The old man lowered his head and sat erect and strangely formal, staring into the middle distance. “Don’t think so, Val,” he said. “They can’t bank their whole case on White. For one, he’s got a record. Not what you might call a credible witness.” He snorted, shook his head in disgust, or amusement. “And look at him, sitting there in his Grand Ole Opry suit.”
“No. Beyond just White’s say-so.”
Gload said casually, “It’s just bones, Val. Could be anybody.”
“There’s some identifying feature.”
“Don’t think so.”
“The thing is, he had open-heart surgery. They tell me that every surgeon has a kind of signature way of putting the guy back together. They string wire across his breastbone in a particular way. They’re saying they can tell who it is from that.”
Gload rocked forward and turned to Millimaki with a bemused smile. “The hell,” he said.
“They’ll be talking about it this week. Charts, photographs, the whole deal.”
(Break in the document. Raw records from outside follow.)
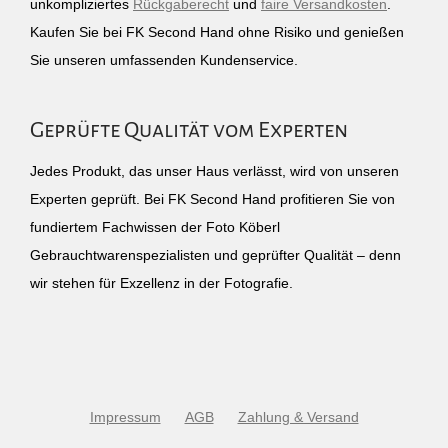
unkompliziertes
Rückgaberecht
und
faire Versandkosten
.
Kaufen Sie bei FK Second Hand ohne Risiko und genießen
Sie unseren umfassenden Kundenservice.
Geprüfte Qualität vom Experten
Jedes Produkt, das unser Haus verlässt, wird von unseren
Experten geprüft. Bei FK Second Hand profitieren Sie von
fundiertem Fachwissen der Foto Köberl
Gebrauchtwarenspezialisten und geprüfter Qualität – denn
wir stehen für Exzellenz in der Fotografie.
Impressum
AGB
Zahlung & Versand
“Well, by God, I got to say that’s a new one on me.”
“Did your lawyer not say anything about it to you?”
“Oh, Jesus Christ, Val. You seen him. That man is three sheets to the wind right this second I guarantee you and we’ve been out of court for, what is it?”
“An hour. Little more.”
“There you go. Right now, drunker than ten Indians. Guaranteed.”
“You could petition for different counsel.”
“What, a P.D.?” He snorted, smoke erupting from his nostrils. “No, it don’t make any difference, Deputy.” He cast a sidelong glance at Millimaki. “Ain’t you on some kind of ethical thin ice, here, Valentine? Offering legal advice to a felon?”
“Like you said once, we’re just talking.”
The old killer sat staring at Millimaki’s profile. He looked down at the handgun and baton on the deputy’s belt and he looked over at the old sandstone jailhouse across the street. He looked for a long time at Millimaki again.
“You look like a goddamn scarecrow, Val, you know that?”
“I’ve been hearing that a lot lately.”
“Your missus not taking care of you? Is that the deal?”
Millimaki turned to stare after a car passing on the street and the old man watched him closely. “Something like that.”
“Smoke me, will you please, Deputy?”
When he had smoked for a time Gload said, “Your friend Weldon come a-courting me.”
“How do you mean?”
“Wants to be my boyfriend. And he seems pretty intent on stealing your thunder.”
Millimaki laughed tiredly. “I don’t have any thunder to steal, John.”
Gload swung one knee up and clasped it with his manacled hands. He gazed into the rustling dome of greenery overhead. “You got to see all this through that shitbird’s eyes. He knows you have the Old Bull’s ear and any fool can see he’s got some kind of soft spot for you. This turd Wexler, he figures it ought to be him who’s the number one son, being as he’s been around longer. And him being such a spit-and-polish troop.”